**WHAT TO DO:**
**a)** According to the DEW appreciation, why did Dunstan E Williams write letters to the editor as "I De Clare"? Answer in one to three sentences.
**b)** In the DEW appreciation, can you condense the paragraph beginning "Dunstan Williams was born in Point Fortin" into a short bulleted list that keeps its main facts?
**c)** Do these statements agree with the DEW appreciation? For each, answer yes or no and quote the deciding words. (i) The award was conferred on Williams on November 13, 2009. (ii) Williams was the eldest child in his family. (iii) The full speech given on his behalf is reproduced in this space.

**SOURCE EXTRACT:**
BitDepth 711 - December 29

Dunstan E Williams was the master cartoonist of our time. This is an excerpt from an appreciation of his work given on the occasion of the TTPBA's posthumous award of excellence to the artist.
A memory of DEW

DEW's Tabanca, an instalment in his series interpreting Trinidad and Tobago's colloquialisms in his unique style. This illustration by Dunstan E Williams was part of a 1992 commemorative card set produced by the Trinidad Publishing Company on the occasion of its 75th Anniversary.

On November 13, 2009, the Trinidad and Tobago Publishers and Broadcasters Association conferred on one of the Guardian's finest contributors, Dunstan E Williams, cartoonist, one of its awards for media excellence.
This is the award given by the media's management elite to the practitioners it considers to have given a life's work to the profession that is worthy of saluting.

On that night, Allyson Hennessy and Hans Hanoomansingh stood on the small stage to speak of their life's work, often in uncompromising terms. Theirs were stories of disappointments and triumphs, grand, operatic tales of the shaping of the media in its earliest days.
Before they shared their stories, it was my sad and singular honour to represent the late Mr Williams, to serve as his speaker for the dead. There isn't room in this space to reproduce the speech that I offered on his behalf. I invite you to share in this excerpt and to read the
full document.

I am mindful that today, there is a generation of young journalists populating the newsrooms of media companies who have no idea who Dunstan E Williams is. 
They have never seen the bold ink lines of his artwork, so robust and definite that they resisted the considerable variations of the printing presses of the past.

Dunstan Williams was born in Point Fortin, the youngest in a family of two boys and three girls. In a family known for its reserve, Dunstan was considered quiet.
His work was a remarkable, unique expression of what it means to be a citizen of Trinidad and Tobago. With a gentle, wry wit Dunstan probed at the fabric of a simpler society, exploring the problems of politics, human interaction and the events of the day.

He was a fine writer and humorist, as any successful cartoonist must be. When couldn't fit his thoughts about matters of the day into his panels, he would write amusing, sharply considered letters to the editor as "I De Clare."

**SUPPLIED INFORMATION:**
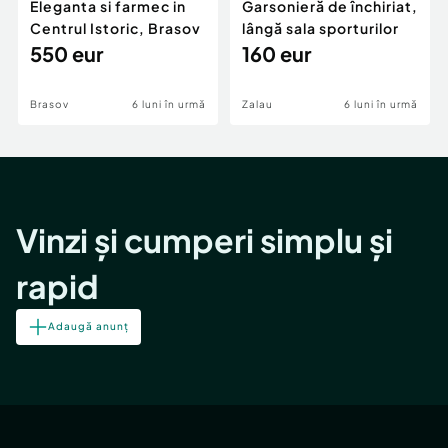
Eleganta si farmec in
Garsonieră de închiriat,
Centrul Istoric, Brasov
lângă sala sporturilor
550 eur
160 eur
Brasov
6 luni în urmă
Zalau
6 luni în urmă
Vinzi și cumperi simplu și
rapid
Adaugă anunț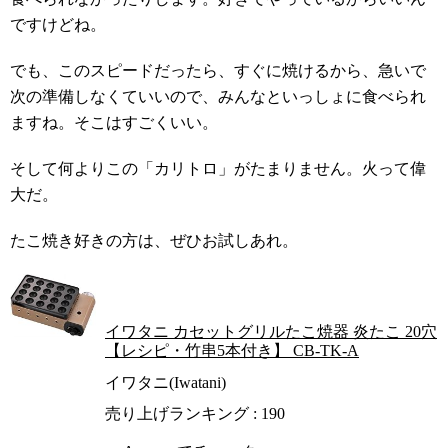
ですけどね。
でも、このスピードだったら、すぐに焼けるから、急いで
次の準備しなくていいので、みんなといっしょに食べられ
ますね。そこはすごくいい。
そして何よりこの「カリトロ」がたまりません。火って偉
大だ。
たこ焼き好きの方は、ぜひお試しあれ。
イワタニ カセットグリルたこ焼器 炎たこ 20穴
【レシピ・竹串5本付き】 CB-TK-A
イワタニ(Iwatani)
売り上げランキング : 190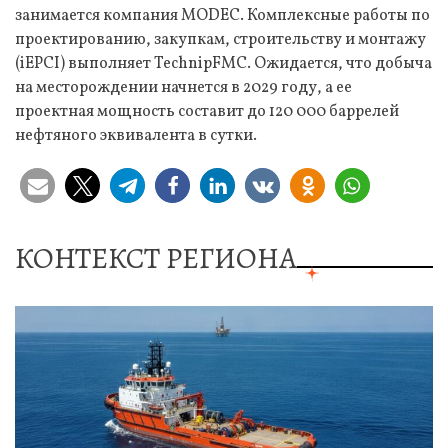
занимается компания MODEC. Комплексные работы по
проектированию, закупкам, строительству и монтажу
(iEPCI) выполняет TechnipFMC. Ожидается, что добыча
на месторождении начнется в 2029 году, а ее
проектная мощность составит до 120 000 баррелей
нефтяного эквивалента в сутки.
КОНТЕКСТ РЕГИОНА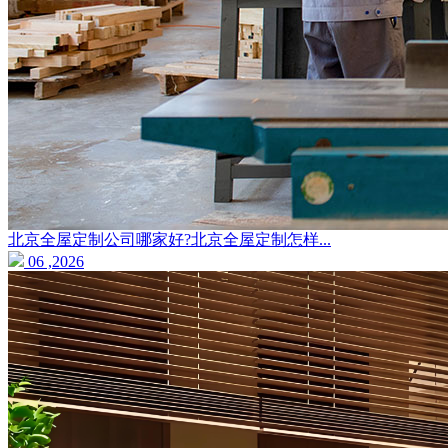
北京全屋定制公司哪家好?北京全屋定制怎样...
06 ,2026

**YOUR WRITTEN ANSWERS:**
**a)** He wrote those letters when he couldn't fit his thoughts about matters of the day into his panels.

**b)**
- Born in Point Fortin, the youngest of two boys and three girls.
- Considered quiet in a family known for its reserve.
- His work was a remarkable, unique expression of what it means to be a citizen of Trinidad and Tobago.
- With gentle, wry wit, he probed at the fabric of a simpler society, exploring politics, human interaction and the events of the day.

**c)**
(i) Yes: "On November 13, 2009, the Trinidad and Tobago Publishers and Broadcasters Association conferred on one of the Guardian's finest contributors, Dunstan E Williams, cartoonist, one of its awards for media excellence."
(ii) No: "the youngest in a family of two boys and three girls."
(iii) No: "There isn't room in this space to reproduce the speech that I offered on his behalf."